Merz a déclaré que Musk avait négligé plusieurs politiques de l'AfD lors de la rédaction de sa tribune, notamment son souhait déclaré de voir l'Allemagne quitter l'Union européenne, ce qui, selon Merz et beaucoup d'autres, serait extrêmement préjudiciable à l'économie allemande.
Musk a déclaré à plusieurs reprises que l'AfD était le "dernier espoir" de l'Allemagne, affirmant que les autres partis politiques avaient laissé tomber le pays et conduit à sa "stagnation économique" et à "l'érosion de l'identité nationale".
Mais alors que Weidel est effectivement dans une union civile de même sexe, l'AfD a été l'une des voix les plus fortes contre les droits LGBTQ+ au sein du parlement allemand. En 2019, avant les élections régionales dans son fief de Thuringe, le parti a déposé une motion visant à révoquer le mariage homosexuel.
Sur la même page que l'article de Musk, le rédacteur en chef désigné de Welt am Sonntag, Jan Philipp Burgard, a reconnu que l'article serait controversé, écrivant dans une réponse que "le diagnostic de Musk est correct, mais son approche thérapeutique, selon laquelle seule l'AfD peut sauver l'Allemagne, est fatalement erronée".
L'AfD est actuellement en deuxième position dans les sondages, derrière la CDU, avant les élections fédérales allemandes. Cependant, tous les autres grands partis ont exclu la possibilité de former une coalition avec elle.
Depuis 2021, le service de renseignement intérieur a classé l'AfD parmi les organisations extrémistes présumées, désignation contre laquelle le parti s'est battu devant les tribunaux.
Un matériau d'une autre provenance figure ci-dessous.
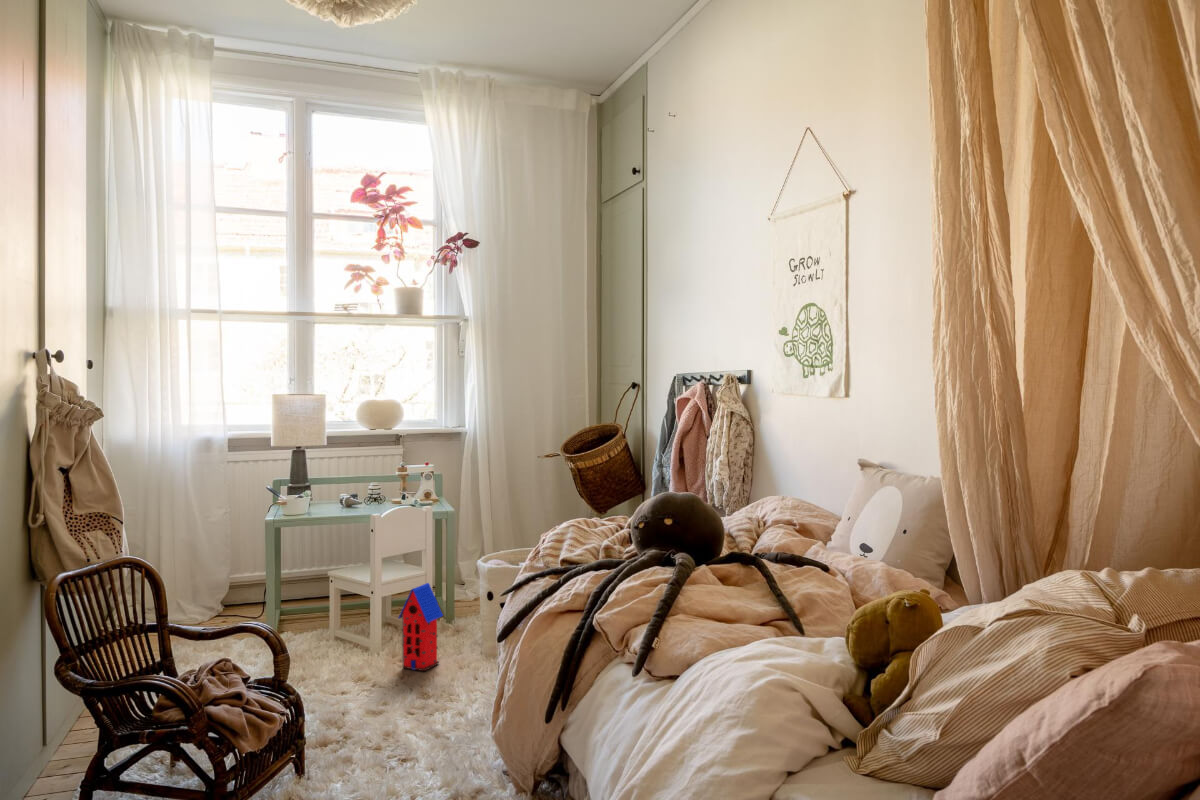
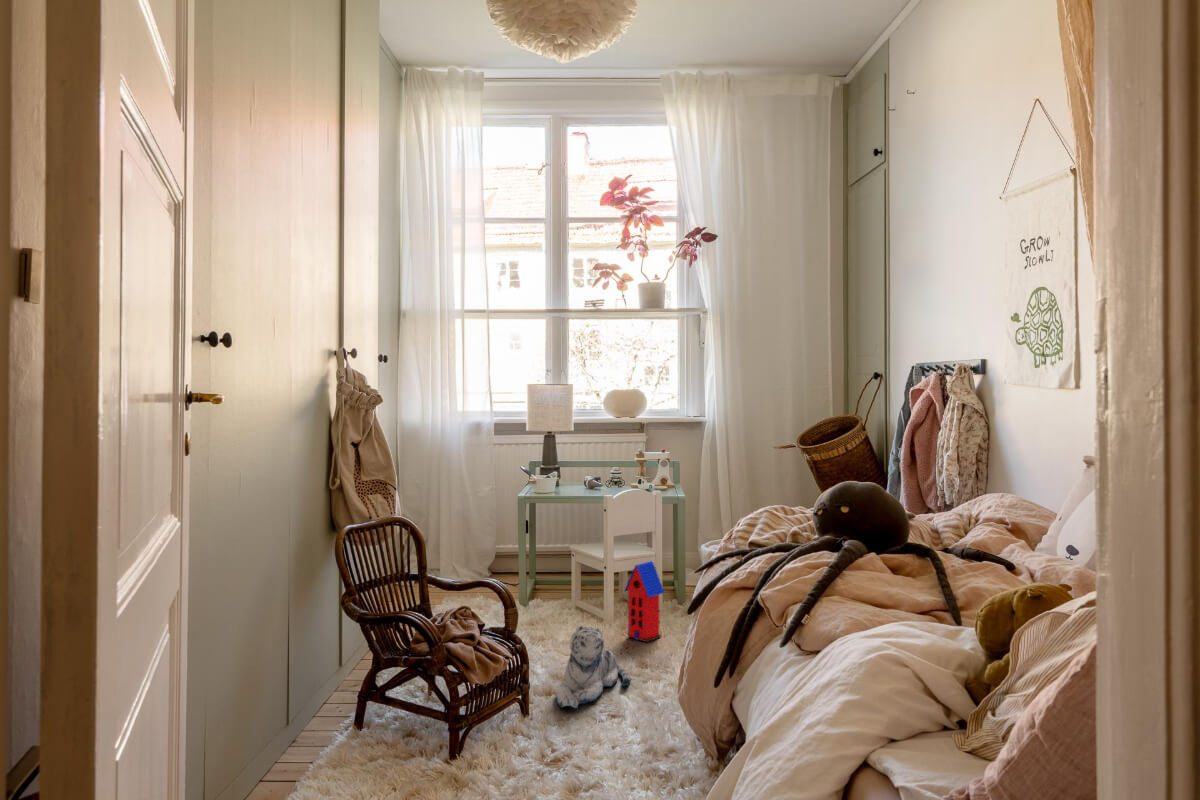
plush toy: none [336,665,419,764] -> present [556,626,631,708]

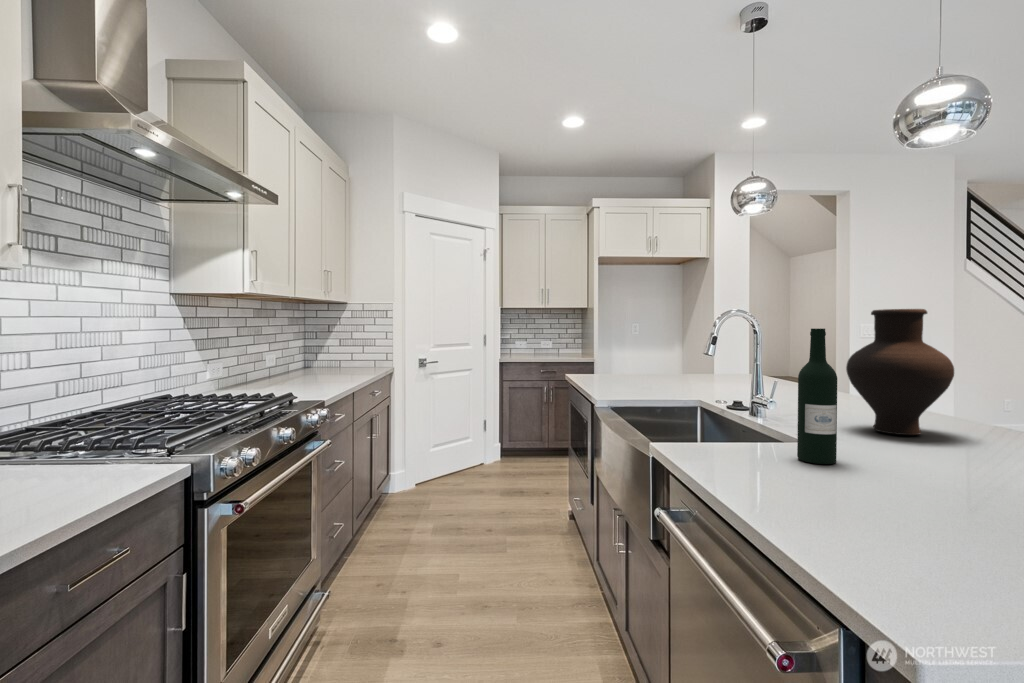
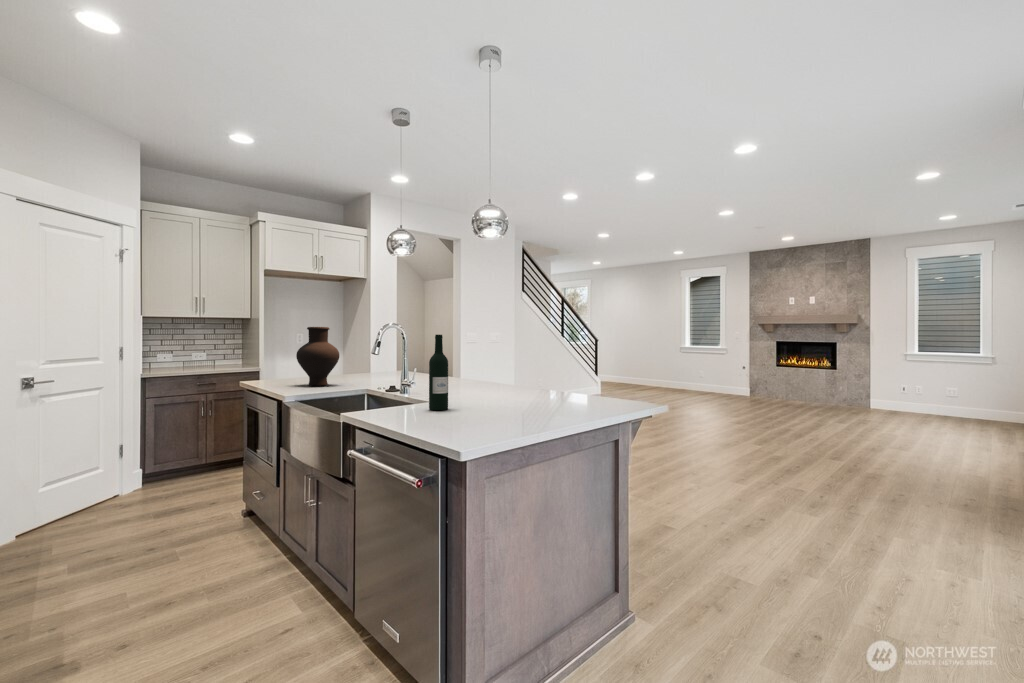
vase: present [846,309,954,435] -> present [296,327,339,386]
Certaines sections de l'AfD, y compris toute son aile jeunesse, sont considérées comme particulièrement extrémistes, et plusieurs de ses membres les plus en vue ont été condamnés pour avoir utilisé des slogans interdits de l'époque nazie pendant leur campagne.
La semaine dernière, des membres du parti écologiste ont renouvelé leurs appels à l'interdiction de l'AfD après que le média d'investigation Correctiv a révélé les détails d'une réunion tenue à la mi-décembre entre des personnalités du parti et des membres de mouvements extrémistes interdits sur le thème de la "remigration".
La "remigration" est une stratégie vaguement formulée qui consiste à expulser massivement les migrants d'Allemagne et les citoyens allemands légaux "non assimilés". Les membres de l'AfD en ont fait l'apologie, au même titre que d'autres idées anti-immigration très dures.
Musk a exprimé à plusieurs reprises son soutien à l'approche de l'AfD en matière d'immigration, tout comme le vice-président JD Vance, qui a exprimé un soutien plus tacite à l'AfD sur X, en déclarant de manière sarcastique : "Il est tellement dangereux pour les gens de contrôler leurs frontières".
La position officielle de la nouvelle administration du président élu Donald Trump sur l'AfD n'est pas encore connue.
En ligne, Musk a fait l'objet de moqueries lorsqu'il a publié son article d'opinion sur X en appelant par erreur le média "Weld" au lieu de "Welt", s'attirant des commentaires selon lesquels il n'a pas une connaissance suffisante de la politique intérieure de l'Allemagne pour justifier son commentaire à ce sujet.
Ce n'est pas la première fois que Musk soutient un parti européen de droite radicale. Au début du mois, il a rencontré le chef du parti d'extrême droite britannique Reform UK, Nigel Farage, ce qui a donné lieu à des spéculations selon lesquelles il ferait un don financier substantiel au parti.